El mismo día, el presidente Milei participó en Davos junto a Donald Trump y firmó la creación del Consejo de Paz impulsado por el expresidente estadounidense para intervenir en conflictos como el de la Franja de Gaza, en el que Argentina formará parte sin pagar los u$s1.000 millones que se mencionaban como costo de membresía.
Para críticos, la intervención del puerto podría ser una moneda de cambio geopolítica, dada la histórica ambición de Estados Unidos sobre Ushuaia como hub logístico antártico, en una región clave por recursos naturales, control marítimo y proyección estratégica en el Atlántico Sur.
El Manifiesto Argentino, un espacio que reúne a dirigentes, políticos e intelectuales de izquierda, emitió un comunicado titulado "Urgente repudio y rechazo a la cesión de soberanía dispuesta por Milei". En él, acusaron al presidente de "manotear hoy el Puerto de Ushuaia, capital de la provincia de Tierra del Fuego, para confesadamente ponerlo a disposición del presidente estadounidense Donald Trump".
Este colectivo sostiene que la intervención no es una cuestión administrativa ni técnica, sino una decisión política alineada con Washington que compromete la soberanía argentina sobre uno de los puntos más sensibles del territorio nacional.
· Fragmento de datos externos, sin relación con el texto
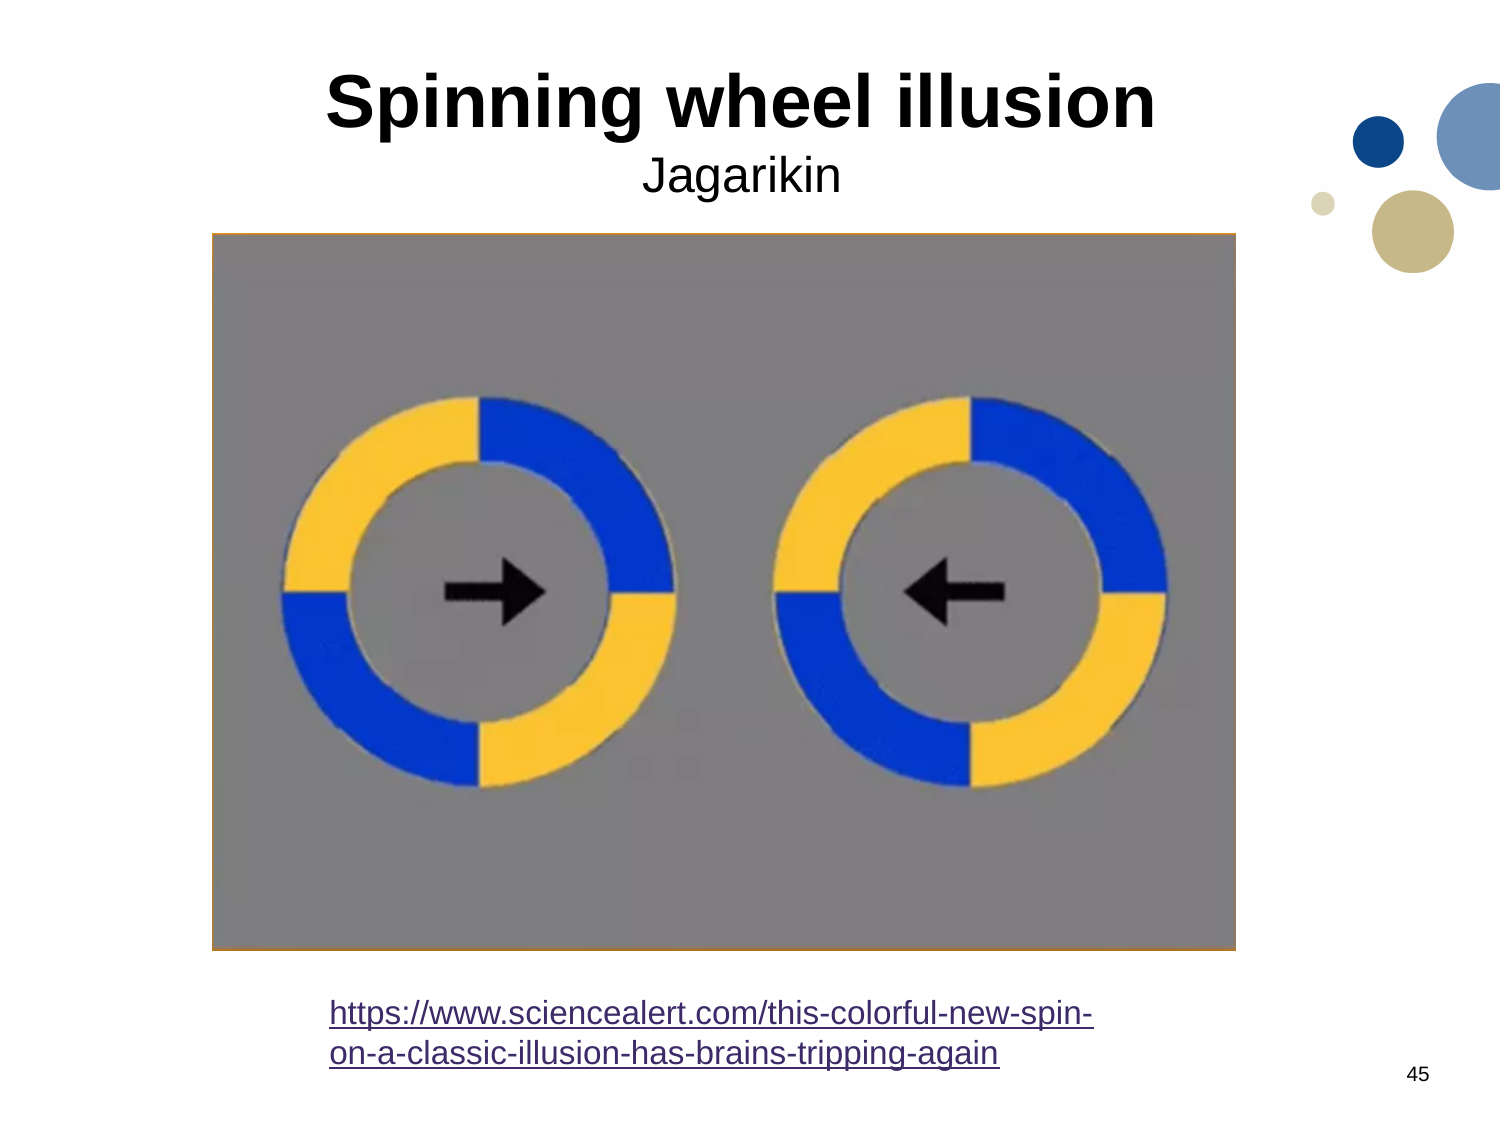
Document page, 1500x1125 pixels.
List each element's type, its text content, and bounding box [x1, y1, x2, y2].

title Spinning wheel illusion Jagarikin [66, 45, 1417, 212]
text_box https://www.sciencealert.com/this-colorful-new-spin- on-a-classic-illusion-has-brains-tripping-again [314, 984, 1129, 1079]
picture [211, 232, 1236, 952]
picture [1311, 83, 1500, 273]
Entre los firmantes del Manifiesto se encuentran Mempo Giardinelli, Graciela Bialet, Miguel Rodríguez Villafañe, Carlos del Frade, Graciela Rosso, Alejandro Olmos Gaona, Alicia Marchionda, Sebastián Cantoni, Jorge Capitanich, Atilio Borón, César Lerena y Stella Calloni.
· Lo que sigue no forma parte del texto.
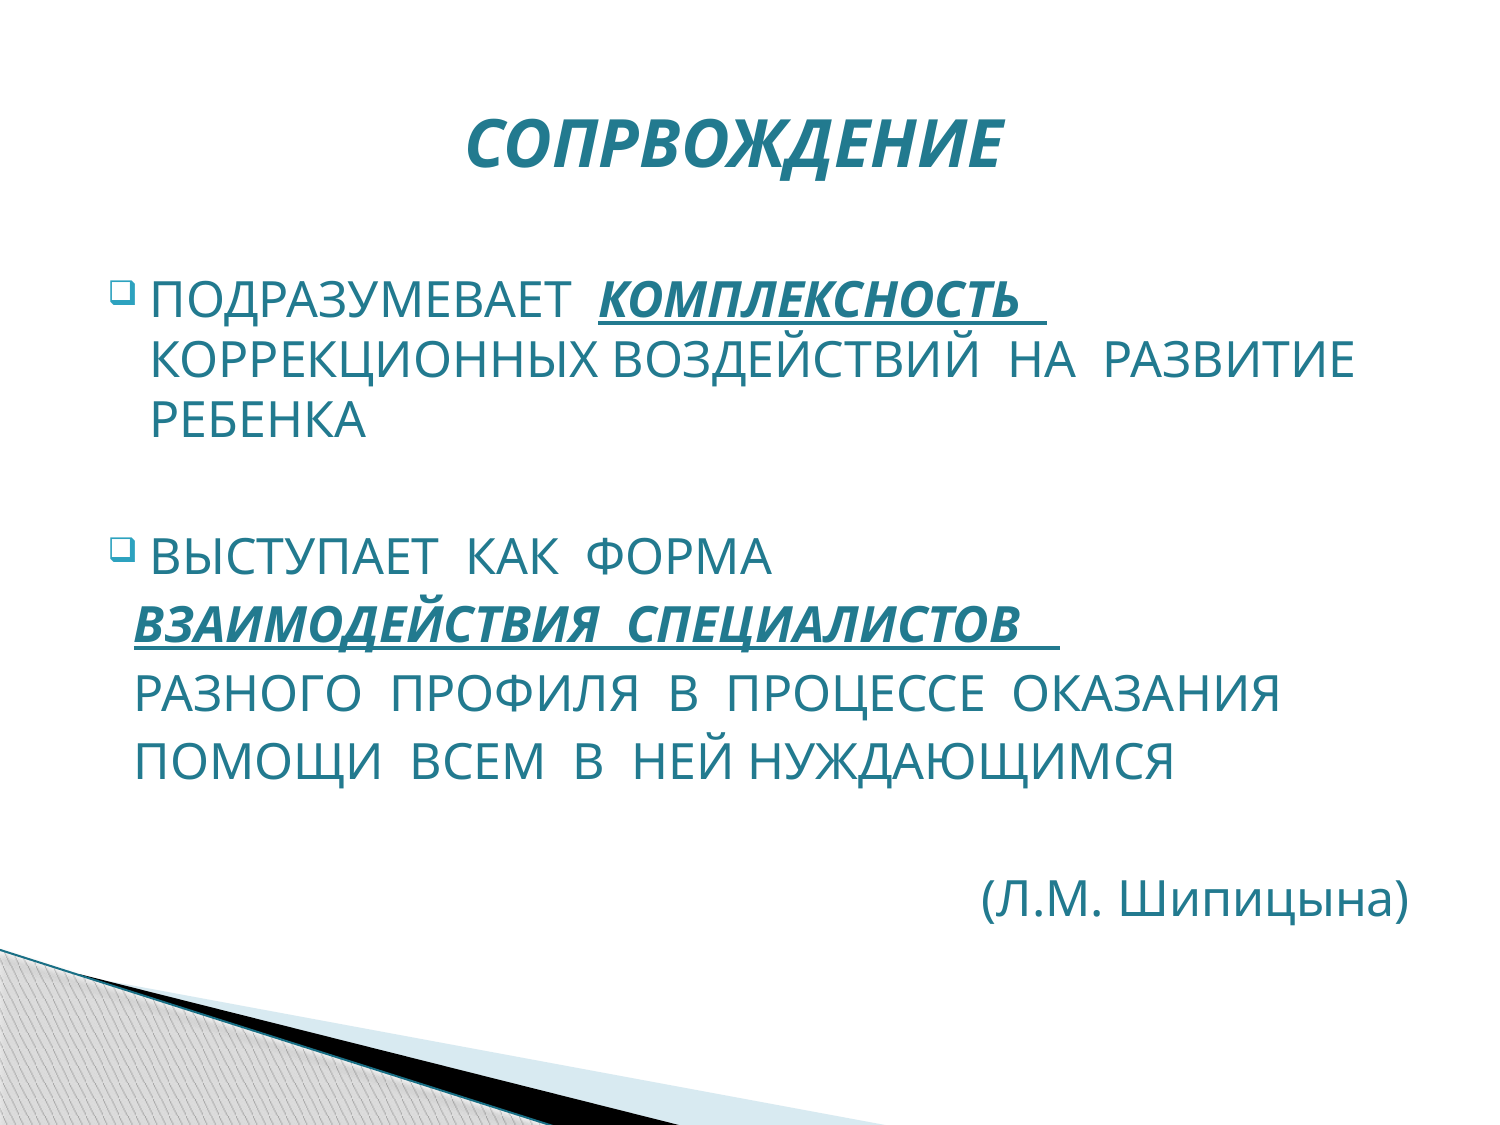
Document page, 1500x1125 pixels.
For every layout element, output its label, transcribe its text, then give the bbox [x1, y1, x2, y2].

list СОПРВОЖДЕНИЕ ПОДРАЗУМЕВАЕТ КОМПЛЕКСНОСТЬ КОРРЕКЦИОННЫХ ВОЗДЕЙСТВИЙ НА РАЗВИТИЕ РЕБЕНКА ВЫСТУПАЕТ КАК ФОРМА ВЗАИМОДЕЙСТВИЯ СПЕЦИАЛИСТОВ РАЗНОГО ПРОФИЛЯ В ПРОЦЕССЕ ОКАЗАНИЯ ПОМОЩИ ВСЕМ В НЕЙ НУЖДАЮЩИМСЯ (Л.М. Шипицына) [75, 93, 1425, 1038]
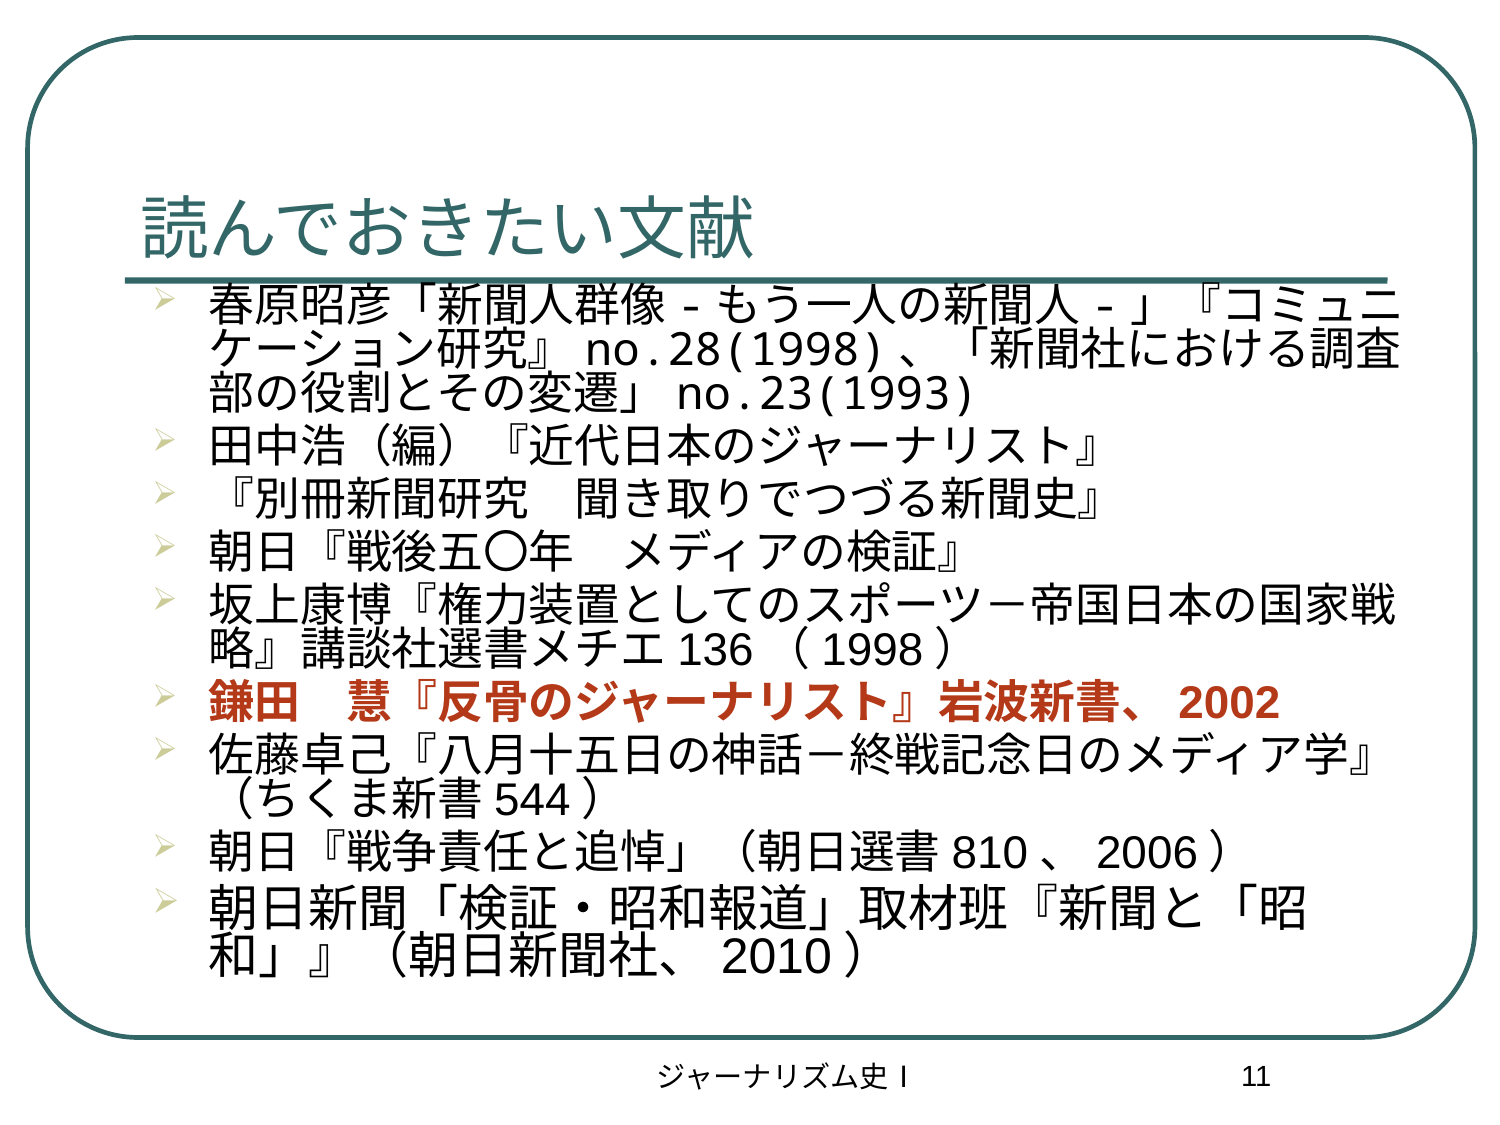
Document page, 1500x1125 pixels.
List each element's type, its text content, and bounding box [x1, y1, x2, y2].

title 読んでおきたい文献 [125, 170, 1388, 275]
footer ジャーナリズム史Ⅰ [549, 1050, 1026, 1125]
list 春原昭彦「新聞人群像-もう一人の新聞人-」『コミュニケーション研究』no.28(1998)、「新聞社における調査部の役割とその変遷」no.23(1993) 田中浩（編）『近代日本のジャーナリスト』 『別冊新聞研究 聞き取りでつづる新聞史』 朝日『戦後五〇年 メディアの検証』 坂上康博『権力装置としてのスポーツ－帝国日本の国家戦略』講談社選書メチエ136（1998） 鎌田 慧『反骨のジャーナリスト』岩波新書、2002 佐藤卓己『八月十五日の神話－終戦記念日のメディア学』（ちくま新書544） 朝日『戦争責任と追悼」（朝日選書810、2006） 朝日新聞「検証・昭和報道」取材班『新聞と「昭和」』（朝日新聞社、2010） [137, 278, 1450, 988]
slide_number 11 [1124, 1049, 1388, 1125]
Mientras el Gobierno nacional sostiene que la intervención busca proteger el interés público, la seguridad operativa y la sustentabilidad del puerto, Tierra del Fuego anunció que continuará el diálogo con la gestión nacional, aunque avanzará con una demanda judicial y mantiene un contacto tenso con la Casa Rosada en otros temas como la reforma laboral y la validez del DNU sobre la SIDE.
La ANPYN señaló que la medida se tomó ante la falta de respuestas concretas a inspecciones previas, denuncias de vaciamiento por parte de trabajadores portuarios y la preocupación de empresas navieras, argumentos que el gobernador Melella rechazó con firmeza.
La intervención se produce sin que se detectaran anormalidades durante la temporada de cruceros, lo que aumentó la tensión con Tierra del Fuego, cuyo gobierno insistió en que las operaciones portuarias continúan con normalidad.
El comunicado oficial provincial advirtió sobre un "avasallamiento importante sobre la autonomía de la provincia". En definitiva, la disputa supera el estado físico del muelle y pone en juego temas de federalismo, recursos económicos, la proyección en la Antártida y la geopolítica global, donde cada movimiento en el extremo sur del continente tiene repercusiones más allá del fin del mundo.